Here are the records. Write out exactly the lines between the one holding "55: (486, 276, 1.50)" and the one holding "57: (472, 238, 1.42)", inclusive.

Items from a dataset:
>>>>

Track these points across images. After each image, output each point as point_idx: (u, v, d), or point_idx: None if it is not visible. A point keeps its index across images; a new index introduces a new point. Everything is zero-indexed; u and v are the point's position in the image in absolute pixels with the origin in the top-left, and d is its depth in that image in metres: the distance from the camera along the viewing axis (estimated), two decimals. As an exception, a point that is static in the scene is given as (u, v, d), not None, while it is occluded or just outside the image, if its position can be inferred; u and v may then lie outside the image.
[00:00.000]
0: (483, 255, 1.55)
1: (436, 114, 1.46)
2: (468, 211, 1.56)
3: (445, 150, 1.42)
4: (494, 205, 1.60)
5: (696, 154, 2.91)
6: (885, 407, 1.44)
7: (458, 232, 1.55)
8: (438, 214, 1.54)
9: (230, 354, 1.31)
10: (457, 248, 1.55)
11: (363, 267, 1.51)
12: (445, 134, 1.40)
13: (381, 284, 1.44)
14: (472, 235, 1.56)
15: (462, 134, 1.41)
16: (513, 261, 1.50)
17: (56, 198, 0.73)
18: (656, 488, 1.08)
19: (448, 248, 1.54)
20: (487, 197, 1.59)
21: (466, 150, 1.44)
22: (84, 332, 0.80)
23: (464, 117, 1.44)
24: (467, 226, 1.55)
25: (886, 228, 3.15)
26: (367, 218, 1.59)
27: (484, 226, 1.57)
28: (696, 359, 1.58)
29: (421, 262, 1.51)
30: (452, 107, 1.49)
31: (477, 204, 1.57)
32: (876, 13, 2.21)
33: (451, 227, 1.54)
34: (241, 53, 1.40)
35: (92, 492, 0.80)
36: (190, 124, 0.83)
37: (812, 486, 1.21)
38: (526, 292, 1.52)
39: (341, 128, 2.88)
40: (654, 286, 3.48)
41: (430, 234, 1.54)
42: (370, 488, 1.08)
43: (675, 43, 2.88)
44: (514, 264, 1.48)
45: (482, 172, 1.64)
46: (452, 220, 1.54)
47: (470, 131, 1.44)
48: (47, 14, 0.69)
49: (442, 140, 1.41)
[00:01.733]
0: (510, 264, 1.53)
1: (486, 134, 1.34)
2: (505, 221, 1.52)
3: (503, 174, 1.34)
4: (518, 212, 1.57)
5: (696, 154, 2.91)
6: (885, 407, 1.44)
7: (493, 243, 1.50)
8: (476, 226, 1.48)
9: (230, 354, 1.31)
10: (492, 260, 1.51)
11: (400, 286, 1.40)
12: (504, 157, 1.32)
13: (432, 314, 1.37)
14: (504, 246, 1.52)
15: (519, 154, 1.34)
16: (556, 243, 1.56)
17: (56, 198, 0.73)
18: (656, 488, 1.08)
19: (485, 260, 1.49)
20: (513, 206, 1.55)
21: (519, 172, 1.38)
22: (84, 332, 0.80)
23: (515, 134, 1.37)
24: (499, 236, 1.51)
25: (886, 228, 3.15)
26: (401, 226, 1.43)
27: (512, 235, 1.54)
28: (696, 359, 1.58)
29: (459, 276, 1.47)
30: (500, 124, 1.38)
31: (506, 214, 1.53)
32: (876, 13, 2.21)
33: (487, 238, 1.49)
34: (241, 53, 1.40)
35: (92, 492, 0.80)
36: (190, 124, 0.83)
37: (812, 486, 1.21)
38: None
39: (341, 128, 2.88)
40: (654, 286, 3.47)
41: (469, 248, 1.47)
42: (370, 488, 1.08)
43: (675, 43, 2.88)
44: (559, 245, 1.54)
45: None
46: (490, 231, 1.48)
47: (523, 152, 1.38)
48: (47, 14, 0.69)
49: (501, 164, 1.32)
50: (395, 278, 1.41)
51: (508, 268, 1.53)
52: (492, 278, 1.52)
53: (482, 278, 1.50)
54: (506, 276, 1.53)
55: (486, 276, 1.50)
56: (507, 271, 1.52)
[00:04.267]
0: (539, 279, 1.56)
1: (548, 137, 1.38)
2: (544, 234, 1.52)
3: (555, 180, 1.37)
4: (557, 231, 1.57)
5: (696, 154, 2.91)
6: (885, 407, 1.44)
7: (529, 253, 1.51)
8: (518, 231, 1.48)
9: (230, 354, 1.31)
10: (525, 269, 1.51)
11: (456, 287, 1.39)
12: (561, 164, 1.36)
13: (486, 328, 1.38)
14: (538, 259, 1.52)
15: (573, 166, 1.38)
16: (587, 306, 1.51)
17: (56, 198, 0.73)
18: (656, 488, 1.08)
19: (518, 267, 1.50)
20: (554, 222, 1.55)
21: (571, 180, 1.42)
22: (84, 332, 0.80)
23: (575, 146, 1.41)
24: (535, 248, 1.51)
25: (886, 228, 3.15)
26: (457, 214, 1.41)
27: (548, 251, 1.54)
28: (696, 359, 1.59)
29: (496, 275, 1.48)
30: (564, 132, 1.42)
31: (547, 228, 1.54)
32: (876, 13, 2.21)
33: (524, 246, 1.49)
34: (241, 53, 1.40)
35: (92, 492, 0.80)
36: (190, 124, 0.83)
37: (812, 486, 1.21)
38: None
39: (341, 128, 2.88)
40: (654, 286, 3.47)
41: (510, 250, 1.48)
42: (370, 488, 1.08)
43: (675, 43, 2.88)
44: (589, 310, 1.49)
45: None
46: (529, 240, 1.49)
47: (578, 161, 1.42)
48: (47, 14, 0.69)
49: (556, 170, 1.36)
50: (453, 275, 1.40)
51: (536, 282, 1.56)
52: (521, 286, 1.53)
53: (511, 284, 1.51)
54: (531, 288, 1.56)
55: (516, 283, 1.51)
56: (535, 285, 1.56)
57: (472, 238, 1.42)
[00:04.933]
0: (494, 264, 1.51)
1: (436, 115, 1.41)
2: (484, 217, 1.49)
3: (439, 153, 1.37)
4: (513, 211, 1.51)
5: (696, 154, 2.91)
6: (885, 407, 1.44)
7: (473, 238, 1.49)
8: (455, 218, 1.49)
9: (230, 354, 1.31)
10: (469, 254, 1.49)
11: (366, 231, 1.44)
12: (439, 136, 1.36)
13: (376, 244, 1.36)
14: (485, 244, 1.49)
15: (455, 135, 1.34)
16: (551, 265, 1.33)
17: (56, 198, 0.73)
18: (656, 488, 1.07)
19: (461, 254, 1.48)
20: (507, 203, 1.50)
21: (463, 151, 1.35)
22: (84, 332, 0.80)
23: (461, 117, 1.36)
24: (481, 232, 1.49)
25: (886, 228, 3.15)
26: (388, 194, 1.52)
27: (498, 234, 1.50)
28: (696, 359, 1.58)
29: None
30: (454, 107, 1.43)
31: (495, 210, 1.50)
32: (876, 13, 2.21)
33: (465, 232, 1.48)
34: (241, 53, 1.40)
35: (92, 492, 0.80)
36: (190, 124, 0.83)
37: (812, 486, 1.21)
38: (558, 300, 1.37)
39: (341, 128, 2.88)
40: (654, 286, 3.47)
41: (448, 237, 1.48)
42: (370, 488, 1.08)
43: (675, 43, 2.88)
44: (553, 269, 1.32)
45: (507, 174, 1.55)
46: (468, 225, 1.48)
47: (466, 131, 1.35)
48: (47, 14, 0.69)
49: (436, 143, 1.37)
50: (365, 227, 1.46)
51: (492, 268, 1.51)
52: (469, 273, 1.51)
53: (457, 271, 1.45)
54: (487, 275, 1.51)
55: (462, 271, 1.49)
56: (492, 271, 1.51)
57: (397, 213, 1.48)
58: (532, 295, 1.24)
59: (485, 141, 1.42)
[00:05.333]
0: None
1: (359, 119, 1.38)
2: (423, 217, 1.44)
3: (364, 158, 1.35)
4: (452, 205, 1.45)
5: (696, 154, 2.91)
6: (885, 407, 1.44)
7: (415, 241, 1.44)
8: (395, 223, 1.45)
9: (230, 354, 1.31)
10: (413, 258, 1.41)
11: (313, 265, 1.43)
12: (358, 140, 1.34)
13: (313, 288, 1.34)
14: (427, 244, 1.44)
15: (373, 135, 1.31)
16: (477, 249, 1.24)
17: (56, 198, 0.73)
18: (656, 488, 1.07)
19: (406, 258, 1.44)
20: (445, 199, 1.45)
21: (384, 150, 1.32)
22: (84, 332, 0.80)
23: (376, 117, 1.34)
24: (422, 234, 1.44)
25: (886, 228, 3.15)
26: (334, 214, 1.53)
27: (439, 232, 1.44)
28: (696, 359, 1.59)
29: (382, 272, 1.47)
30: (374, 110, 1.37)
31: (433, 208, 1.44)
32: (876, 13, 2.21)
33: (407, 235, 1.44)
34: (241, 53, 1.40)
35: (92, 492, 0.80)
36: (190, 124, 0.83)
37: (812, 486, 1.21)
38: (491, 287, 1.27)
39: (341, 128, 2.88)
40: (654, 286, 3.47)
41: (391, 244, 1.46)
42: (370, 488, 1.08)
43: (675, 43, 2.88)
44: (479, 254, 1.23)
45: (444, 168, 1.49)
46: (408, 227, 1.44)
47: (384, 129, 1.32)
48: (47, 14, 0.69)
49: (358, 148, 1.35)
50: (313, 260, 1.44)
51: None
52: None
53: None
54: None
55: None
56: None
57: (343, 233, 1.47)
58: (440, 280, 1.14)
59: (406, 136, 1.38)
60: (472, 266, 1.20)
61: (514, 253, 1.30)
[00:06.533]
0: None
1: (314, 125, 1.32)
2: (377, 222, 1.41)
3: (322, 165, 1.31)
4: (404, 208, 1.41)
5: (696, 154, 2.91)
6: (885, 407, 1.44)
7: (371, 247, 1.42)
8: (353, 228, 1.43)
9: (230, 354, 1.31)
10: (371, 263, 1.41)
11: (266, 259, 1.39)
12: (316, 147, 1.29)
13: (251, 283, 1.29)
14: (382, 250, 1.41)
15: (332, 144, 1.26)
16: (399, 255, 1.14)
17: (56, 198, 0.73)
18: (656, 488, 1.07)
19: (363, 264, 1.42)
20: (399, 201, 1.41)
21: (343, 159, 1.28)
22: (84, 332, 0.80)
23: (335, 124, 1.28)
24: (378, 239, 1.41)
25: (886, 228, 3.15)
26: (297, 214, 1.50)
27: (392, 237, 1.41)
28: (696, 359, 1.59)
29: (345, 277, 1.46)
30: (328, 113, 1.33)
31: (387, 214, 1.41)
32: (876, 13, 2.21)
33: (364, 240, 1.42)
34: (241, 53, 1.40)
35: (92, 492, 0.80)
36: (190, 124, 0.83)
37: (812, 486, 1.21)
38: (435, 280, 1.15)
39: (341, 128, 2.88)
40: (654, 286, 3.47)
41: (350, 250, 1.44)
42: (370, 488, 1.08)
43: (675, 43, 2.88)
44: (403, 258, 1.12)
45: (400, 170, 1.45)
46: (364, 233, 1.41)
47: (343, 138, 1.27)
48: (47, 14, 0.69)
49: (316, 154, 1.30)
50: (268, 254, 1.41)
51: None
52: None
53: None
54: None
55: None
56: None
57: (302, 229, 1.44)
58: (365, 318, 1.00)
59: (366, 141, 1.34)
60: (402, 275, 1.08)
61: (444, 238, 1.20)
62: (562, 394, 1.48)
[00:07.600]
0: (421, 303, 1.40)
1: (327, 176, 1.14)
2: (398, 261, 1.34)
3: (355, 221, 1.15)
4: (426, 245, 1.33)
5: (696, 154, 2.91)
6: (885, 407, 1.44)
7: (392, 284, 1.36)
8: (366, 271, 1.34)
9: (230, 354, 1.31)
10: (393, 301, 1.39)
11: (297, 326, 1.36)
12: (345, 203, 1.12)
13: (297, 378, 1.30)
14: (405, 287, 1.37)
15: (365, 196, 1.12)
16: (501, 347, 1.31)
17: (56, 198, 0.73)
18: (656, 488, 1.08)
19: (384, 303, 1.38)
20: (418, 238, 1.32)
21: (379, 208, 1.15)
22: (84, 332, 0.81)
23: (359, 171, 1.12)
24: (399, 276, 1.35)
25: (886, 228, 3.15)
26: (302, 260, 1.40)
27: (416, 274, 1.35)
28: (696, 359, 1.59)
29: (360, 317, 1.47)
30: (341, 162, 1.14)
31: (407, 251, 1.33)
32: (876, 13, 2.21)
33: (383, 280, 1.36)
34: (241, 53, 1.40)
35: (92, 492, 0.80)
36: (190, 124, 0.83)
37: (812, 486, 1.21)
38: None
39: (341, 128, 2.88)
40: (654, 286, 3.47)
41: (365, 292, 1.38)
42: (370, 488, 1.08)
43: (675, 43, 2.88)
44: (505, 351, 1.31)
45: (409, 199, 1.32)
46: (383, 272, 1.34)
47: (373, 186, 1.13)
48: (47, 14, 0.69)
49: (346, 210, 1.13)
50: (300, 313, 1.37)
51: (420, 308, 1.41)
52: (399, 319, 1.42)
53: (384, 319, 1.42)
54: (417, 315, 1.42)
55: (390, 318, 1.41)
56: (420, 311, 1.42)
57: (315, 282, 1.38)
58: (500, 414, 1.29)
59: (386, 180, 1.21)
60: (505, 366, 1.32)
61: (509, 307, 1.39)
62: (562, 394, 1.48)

<<<<

### [Finished task]
55: (486, 276, 1.50)
56: (507, 271, 1.52)
[00:04.267]
0: (539, 279, 1.56)
1: (548, 137, 1.38)
2: (544, 234, 1.52)
3: (555, 180, 1.37)
4: (557, 231, 1.57)
5: (696, 154, 2.91)
6: (885, 407, 1.44)
7: (529, 253, 1.51)
8: (518, 231, 1.48)
9: (230, 354, 1.31)
10: (525, 269, 1.51)
11: (456, 287, 1.39)
12: (561, 164, 1.36)
13: (486, 328, 1.38)
14: (538, 259, 1.52)
15: (573, 166, 1.38)
16: (587, 306, 1.51)
17: (56, 198, 0.73)
18: (656, 488, 1.08)
19: (518, 267, 1.50)
20: (554, 222, 1.55)
21: (571, 180, 1.42)
22: (84, 332, 0.80)
23: (575, 146, 1.41)
24: (535, 248, 1.51)
25: (886, 228, 3.15)
26: (457, 214, 1.41)
27: (548, 251, 1.54)
28: (696, 359, 1.59)
29: (496, 275, 1.48)
30: (564, 132, 1.42)
31: (547, 228, 1.54)
32: (876, 13, 2.21)
33: (524, 246, 1.49)
34: (241, 53, 1.40)
35: (92, 492, 0.80)
36: (190, 124, 0.83)
37: (812, 486, 1.21)
38: None
39: (341, 128, 2.88)
40: (654, 286, 3.47)
41: (510, 250, 1.48)
42: (370, 488, 1.08)
43: (675, 43, 2.88)
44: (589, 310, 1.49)
45: None
46: (529, 240, 1.49)
47: (578, 161, 1.42)
48: (47, 14, 0.69)
49: (556, 170, 1.36)
50: (453, 275, 1.40)
51: (536, 282, 1.56)
52: (521, 286, 1.53)
53: (511, 284, 1.51)
54: (531, 288, 1.56)
55: (516, 283, 1.51)
56: (535, 285, 1.56)
57: (472, 238, 1.42)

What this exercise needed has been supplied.